Francis' own doctrinal czar, German Cardinal Gerhard Mueller, said church doctrine prevents Catholics who divorced and remarried outside the church from receiving Communion unless they abstain from sex.

"It cannot be said that there are circumstances according to which an act of adultery does not constitute a mortal sin," Mueller said in an interview with Italian publication "Il Timone." ''For Catholic doctrine, it is impossible for mortal sin to coexist with sanctifying grace" necessary to receive Communion.

He further admonished bishops for trying to interpret the pope, saying they should first know their doctrine.

"The bishop, as teacher of the word, must himself be the first to be well-formed so as not to fall into the risk of the blind leading the blind," Mueller said.

Church teaching holds that unless divorced Catholics receive an annulment, or a church decree that their first marriage was invalid, they are committing adultery and cannot receive Communion. For a variety of reasons, such annulments often cannot be obtained.

Citing Jesus' teaching on the indissolubility of marriage, some Catholics insist the rules are fixed and that the only way these Catholics can receive Communion is to abstain from sex. Progressives sought wiggle room to balance doctrine with mercy by looking at couples on a case-by-case basis.

In his document, Francis said pastors should help individual Catholics ascertain what God is asking of them. Using vague language and footnotes, he linked such discussions of conscience with access to the sacraments. He has said the Argentine interpretation of his document is the only one, while the Vatican newspaper published the Maltese guidelines in a sign of endorsement.

Backing Mueller is the archbishop of Philadelphia, who issued guidelines for his archdioceses saying civilly remarried Catholics can only receive Communion if they live as brother and sister.

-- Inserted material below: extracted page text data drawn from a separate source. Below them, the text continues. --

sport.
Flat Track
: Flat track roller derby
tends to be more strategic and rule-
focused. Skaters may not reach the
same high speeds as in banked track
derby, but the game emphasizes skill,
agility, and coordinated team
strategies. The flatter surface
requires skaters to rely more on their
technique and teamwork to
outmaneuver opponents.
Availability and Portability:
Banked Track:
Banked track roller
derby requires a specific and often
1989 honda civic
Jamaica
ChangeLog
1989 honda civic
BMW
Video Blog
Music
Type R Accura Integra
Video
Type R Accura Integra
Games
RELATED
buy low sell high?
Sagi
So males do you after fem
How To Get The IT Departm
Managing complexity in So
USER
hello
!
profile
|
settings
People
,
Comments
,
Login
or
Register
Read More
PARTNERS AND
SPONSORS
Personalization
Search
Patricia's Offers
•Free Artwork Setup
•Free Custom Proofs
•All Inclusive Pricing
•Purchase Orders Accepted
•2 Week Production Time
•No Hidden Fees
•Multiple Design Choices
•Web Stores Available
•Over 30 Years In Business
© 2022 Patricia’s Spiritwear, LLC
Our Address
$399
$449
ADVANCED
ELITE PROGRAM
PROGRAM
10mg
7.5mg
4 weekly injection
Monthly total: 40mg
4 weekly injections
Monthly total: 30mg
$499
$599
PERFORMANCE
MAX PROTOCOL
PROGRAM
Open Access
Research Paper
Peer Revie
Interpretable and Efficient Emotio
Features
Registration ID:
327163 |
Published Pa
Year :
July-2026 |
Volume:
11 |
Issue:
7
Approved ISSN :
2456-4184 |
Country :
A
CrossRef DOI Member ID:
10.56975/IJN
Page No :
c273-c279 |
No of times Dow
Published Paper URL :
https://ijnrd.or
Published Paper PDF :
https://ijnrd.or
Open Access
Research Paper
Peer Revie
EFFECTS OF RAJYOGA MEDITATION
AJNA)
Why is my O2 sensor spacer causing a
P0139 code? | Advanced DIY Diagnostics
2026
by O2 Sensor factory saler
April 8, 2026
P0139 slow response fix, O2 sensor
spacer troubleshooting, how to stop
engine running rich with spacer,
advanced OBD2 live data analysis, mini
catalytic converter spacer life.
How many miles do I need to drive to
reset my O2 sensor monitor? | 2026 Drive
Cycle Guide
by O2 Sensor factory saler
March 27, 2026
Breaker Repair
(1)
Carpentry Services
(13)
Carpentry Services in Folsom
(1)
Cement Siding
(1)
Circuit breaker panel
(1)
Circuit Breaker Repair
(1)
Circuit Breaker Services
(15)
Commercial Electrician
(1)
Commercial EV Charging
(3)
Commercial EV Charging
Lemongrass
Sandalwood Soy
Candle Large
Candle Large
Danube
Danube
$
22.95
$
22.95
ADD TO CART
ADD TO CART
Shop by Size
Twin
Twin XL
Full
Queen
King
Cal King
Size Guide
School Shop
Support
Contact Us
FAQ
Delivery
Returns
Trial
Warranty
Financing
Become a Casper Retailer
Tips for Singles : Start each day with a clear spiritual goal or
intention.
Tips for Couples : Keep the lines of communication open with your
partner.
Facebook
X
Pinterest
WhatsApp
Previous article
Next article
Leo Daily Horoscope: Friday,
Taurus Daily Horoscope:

Moulson reported from Berlin.

Copyright 2017 The Associated Press. All rights reserved. This material may not be published, broadcast, rewritten or redistributed.

Michael Barberi
3 months 2 weeks ago

What we are witnessing is not a surprise as the German Bishops are now following the decisions of other bishops such as Bishop McElroy of San Diego and the Argentina Bishops. In the coming months we will see Bishops from other countries declare that under certain circumstances divorced and remarried Catholics can receive Holy Communion without an annulment.

These bishops and Conferences of Bishops are interpreting Amoris Laetitia (AL) in the spirit in which Pope Francis wrote it and in which Cardinal Schonborn, the Vatican's official interpreter of AL, also support. Keep in mind that Pope Francis has already approved of the guidelines issued by the Argentina bishops and said there is no other correct interpretation.

This brings us to the issue of the profound division among the Bishops on this issue. Pope Francis is making it clear that there can exist a doctrine on marriage (the Law) and a practical and pastoral application of it (the Spirit of the Law) without contradiction. In this case, AL is being applied to those who made a mistake, got divorced, entered into a successful second marriage, want to express true contrition and repentance, have a sincere desire to come back to the Church, but are in a moral dilemma.

As Cardinal Schonborn said, in paraphrase, AL changed nothing, but it also changed everything. It is my hope and prayer that the spirit of AL might be applied in the future to other controversial moral issues in accordance with the love, mercy and spirit of Christ Jesus.

Lisa Weber
3 months 2 weeks ago

I am glad to see this. I think we need to remember that Jesus did not exclude Judas Iscariot from sharing at the Last Supper.